━━━━━ Reading text
Quantum chomodynamics and effective theories
Computing the properties of a single proton in quantum chromodynamics is quite an undertaking as it is, as we have to deal with the QCD Lagrangian (ignoring other interactions and assuming masses without the Higgs field)
\begin{equation} \mathcal{L} = \sum_{f} \bar{\psi}_{fa} i \gamma^\mu [\delta_{ab} \partial_\mu + i g (G_{\mu}^\alpha t_{\alpha})_{ab}] \psi_{qa} \end{equation}Due to being a non-Abelian eight-dimensional gauge group, this isn't the easiest theory to work out, especially when we're involving systems of many quarks. The idea of effective theories for QCD is to take the most general theory with the same symmetries as this Lagrangian, and work it out from there.
━━━━━━━━━━
━━━━━ Data provided
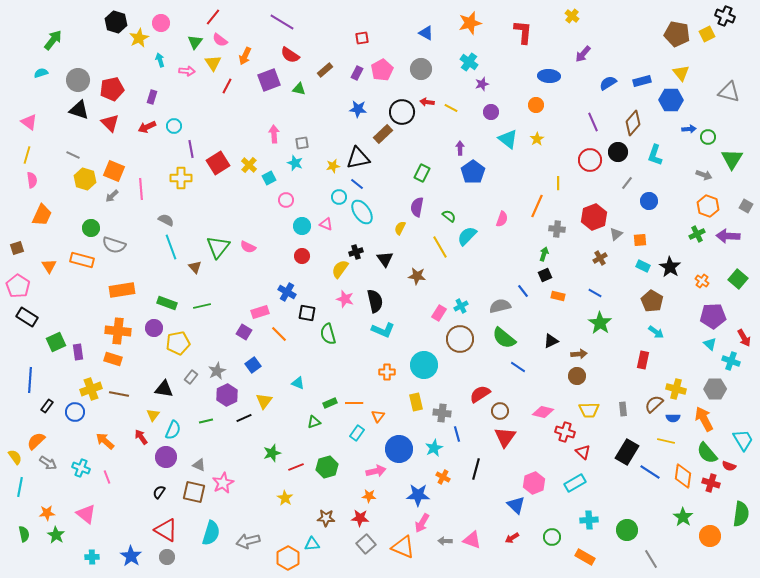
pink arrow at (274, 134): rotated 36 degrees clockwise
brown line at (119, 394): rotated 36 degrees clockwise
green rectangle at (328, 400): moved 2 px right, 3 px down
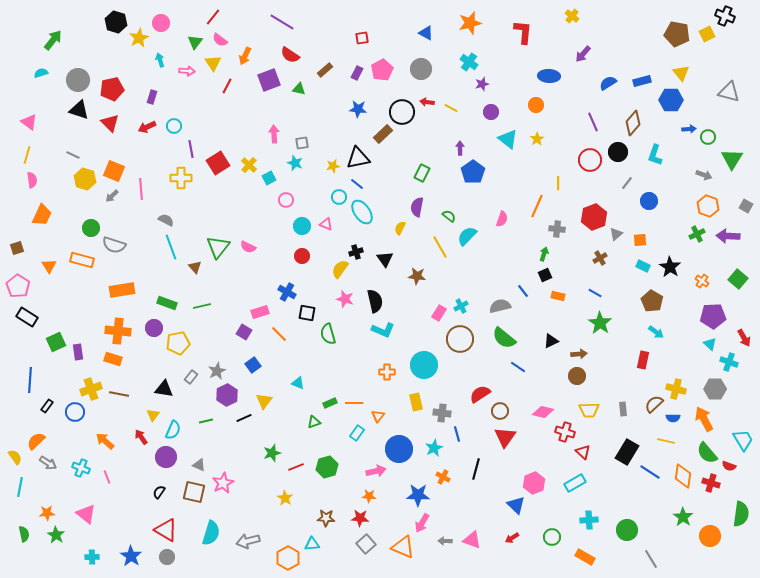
cyan cross at (731, 361): moved 2 px left, 1 px down
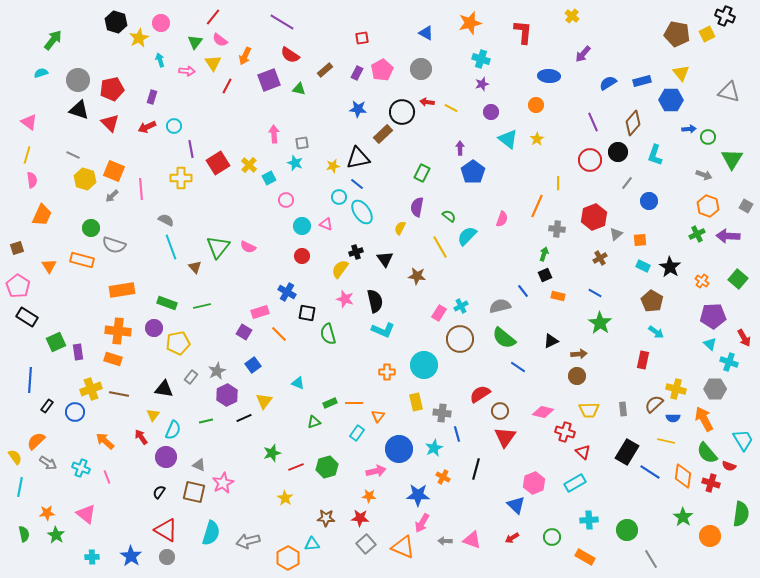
cyan cross at (469, 62): moved 12 px right, 3 px up; rotated 18 degrees counterclockwise
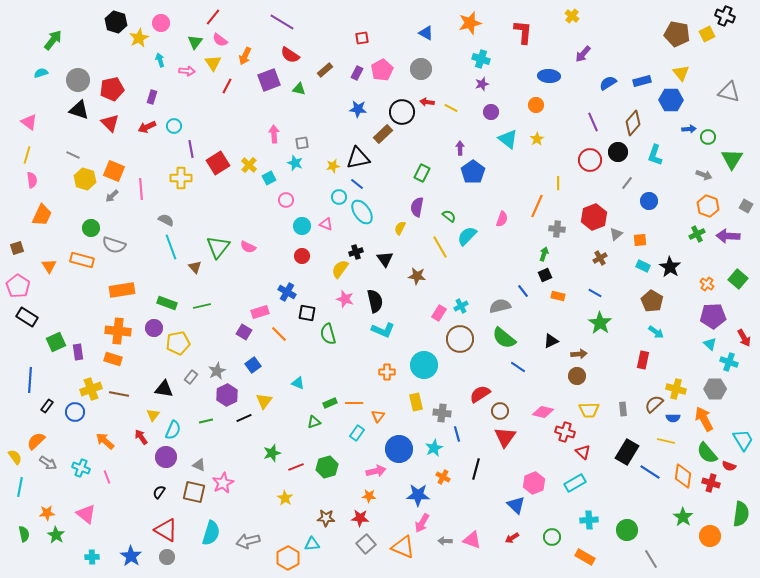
orange cross at (702, 281): moved 5 px right, 3 px down
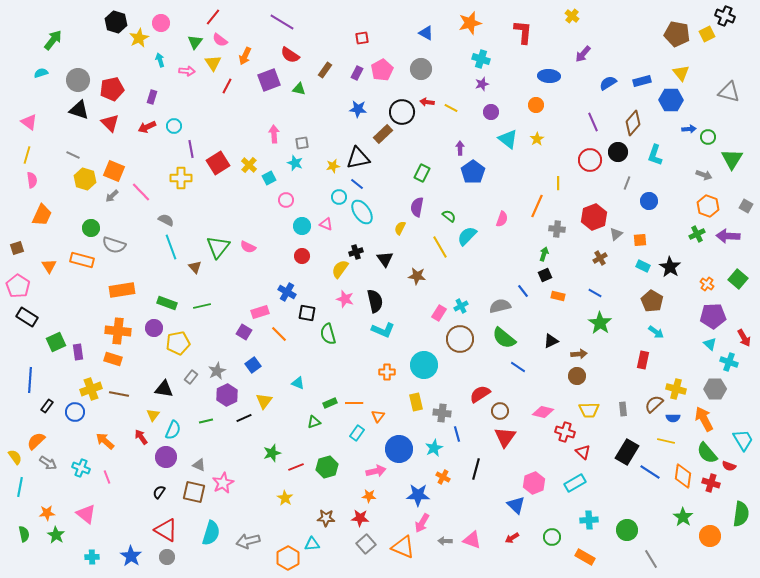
brown rectangle at (325, 70): rotated 14 degrees counterclockwise
gray line at (627, 183): rotated 16 degrees counterclockwise
pink line at (141, 189): moved 3 px down; rotated 40 degrees counterclockwise
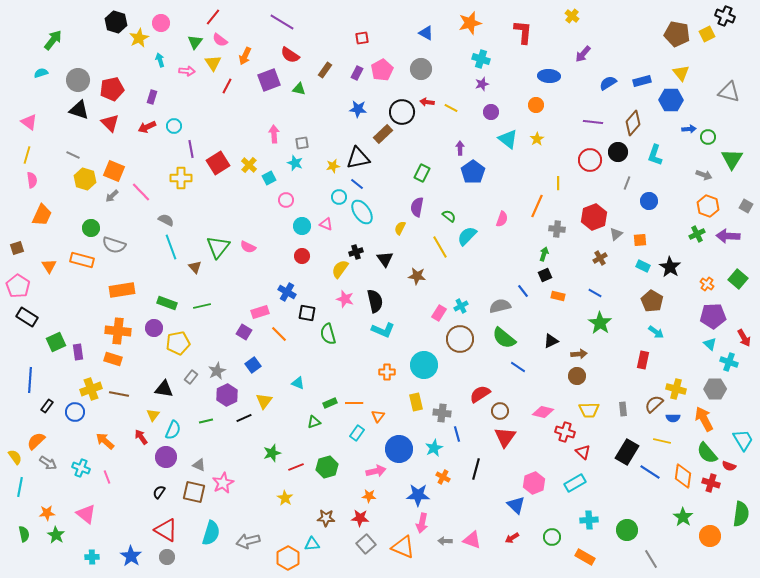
purple line at (593, 122): rotated 60 degrees counterclockwise
yellow line at (666, 441): moved 4 px left
pink arrow at (422, 523): rotated 18 degrees counterclockwise
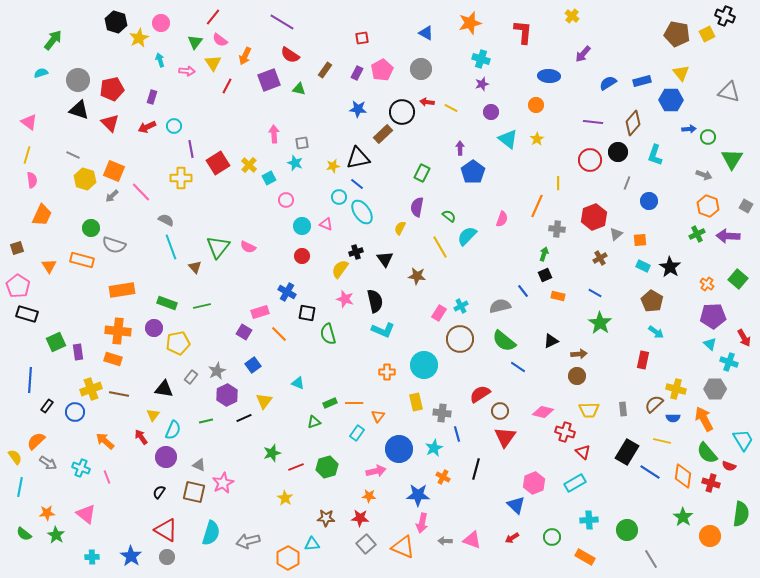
black rectangle at (27, 317): moved 3 px up; rotated 15 degrees counterclockwise
green semicircle at (504, 338): moved 3 px down
green semicircle at (24, 534): rotated 140 degrees clockwise
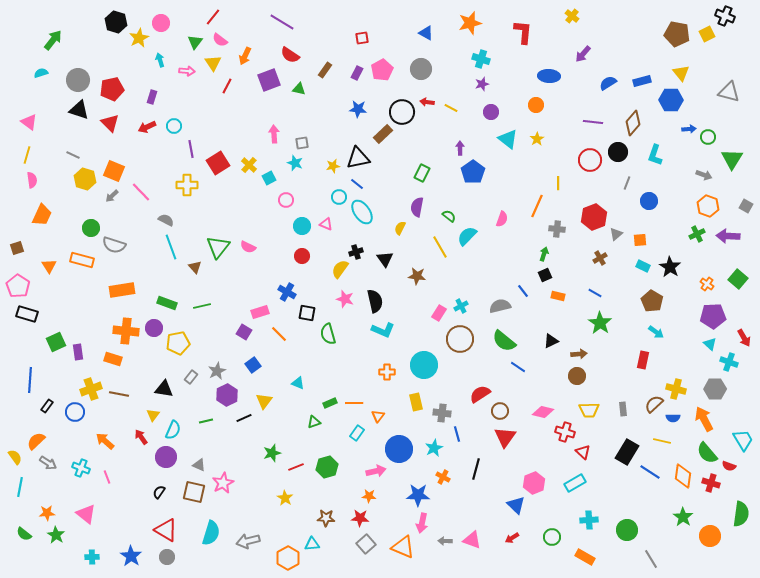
yellow cross at (181, 178): moved 6 px right, 7 px down
orange cross at (118, 331): moved 8 px right
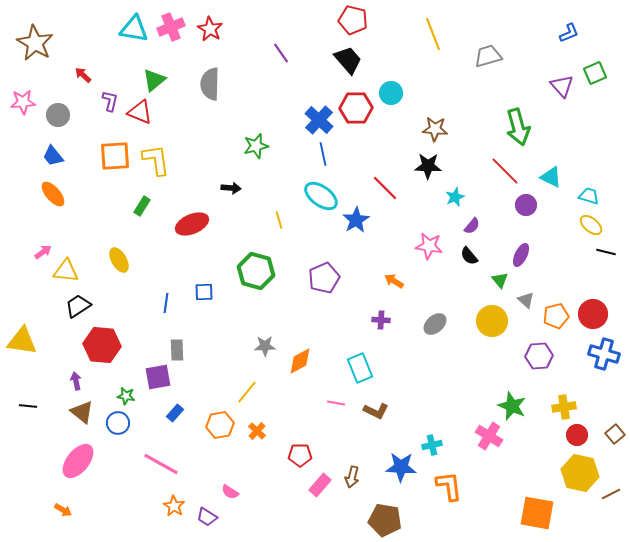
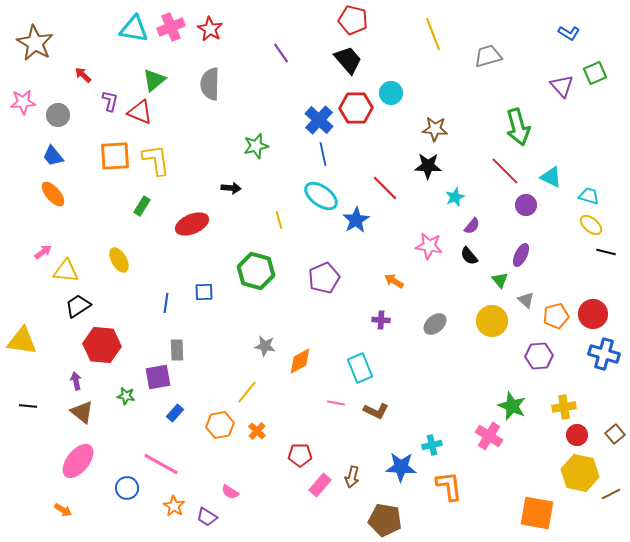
blue L-shape at (569, 33): rotated 55 degrees clockwise
gray star at (265, 346): rotated 10 degrees clockwise
blue circle at (118, 423): moved 9 px right, 65 px down
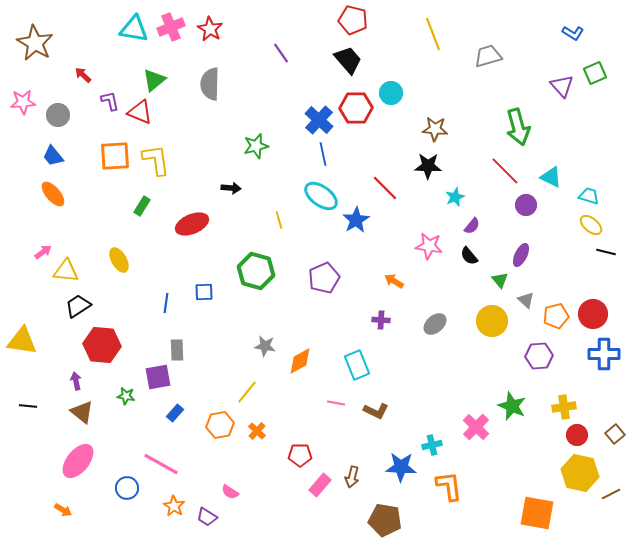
blue L-shape at (569, 33): moved 4 px right
purple L-shape at (110, 101): rotated 25 degrees counterclockwise
blue cross at (604, 354): rotated 16 degrees counterclockwise
cyan rectangle at (360, 368): moved 3 px left, 3 px up
pink cross at (489, 436): moved 13 px left, 9 px up; rotated 12 degrees clockwise
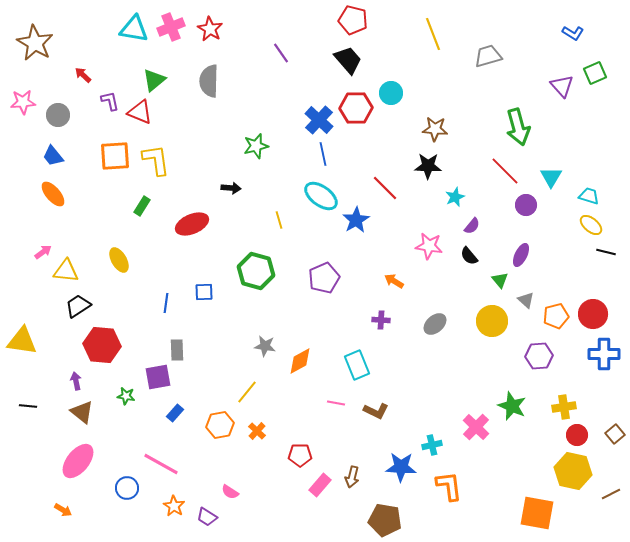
gray semicircle at (210, 84): moved 1 px left, 3 px up
cyan triangle at (551, 177): rotated 35 degrees clockwise
yellow hexagon at (580, 473): moved 7 px left, 2 px up
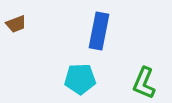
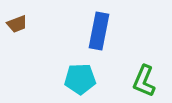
brown trapezoid: moved 1 px right
green L-shape: moved 2 px up
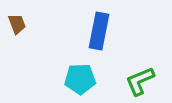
brown trapezoid: rotated 90 degrees counterclockwise
green L-shape: moved 4 px left; rotated 44 degrees clockwise
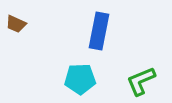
brown trapezoid: moved 1 px left; rotated 135 degrees clockwise
green L-shape: moved 1 px right
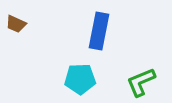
green L-shape: moved 1 px down
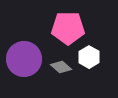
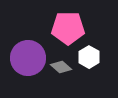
purple circle: moved 4 px right, 1 px up
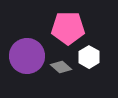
purple circle: moved 1 px left, 2 px up
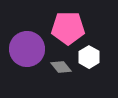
purple circle: moved 7 px up
gray diamond: rotated 10 degrees clockwise
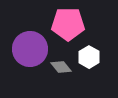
pink pentagon: moved 4 px up
purple circle: moved 3 px right
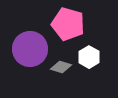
━━━━━━━━━━
Work to complete »
- 1) Name every distinct Greek letter that appears in the equation in the quantum chromodynamics text, in order of first appearance.
- 2) Please write the next part of the quantum chromodynamics text, picking up after its final sentence.

Task-by-task results »
- 1) ψ (psi), γ (gamma), μ (mu), δ (delta), α (alpha)

- 2)
What are the symmetries here? Outside of the obvious $\mathrm{SU}(3)$ from the gauge group, we also have that each term is invariant under a Lorentz transform, which is simply going to be an $\mathrm{SU}(2)_L \times \mathrm{SU}(2)_R$ transformation, for the left-handed and right-handed spinor. If we assume that $N$ quarks have an identical mass, there is also an $\mathrm{SU}(N)$ flavor symmetry, so that in total, our model will have the symmetry
\begin{equation} G = \mathrm{SU}(3)_{QCD} \times \mathrm{SU}(2)_L \times \mathrm{SU}(2)_R \times \mathrm{SU}(N) \end{equation}This is a group acting on the object $\psi_{af\alpha}$, a spinor with $N$ flavors and $3$ colors, as well as its conjugate, $\bar{\psi}_{af\alpha}$, for the antiquark. We're not quite interested in the behaviour of quarks, though, but more on systems of them. What we're looking for is then a product of them :
\begin{equation} N \otimes \bar{M} = \psi_1 \otimes \psi_2 \otimes \ldots \otimes \psi_n \otimes \bar{\chi}_1 \otimes \bar{\chi}_2 \otimes \ldots \otimes \bar{\chi}_M \end{equation}And more to the point, we'd like their irreducible representations. Our two important such products will be the mesons, inhabiting the product $1 \otimes \bar{1}$, and the baryons, in $1 \otimes 1 \otimes 1$.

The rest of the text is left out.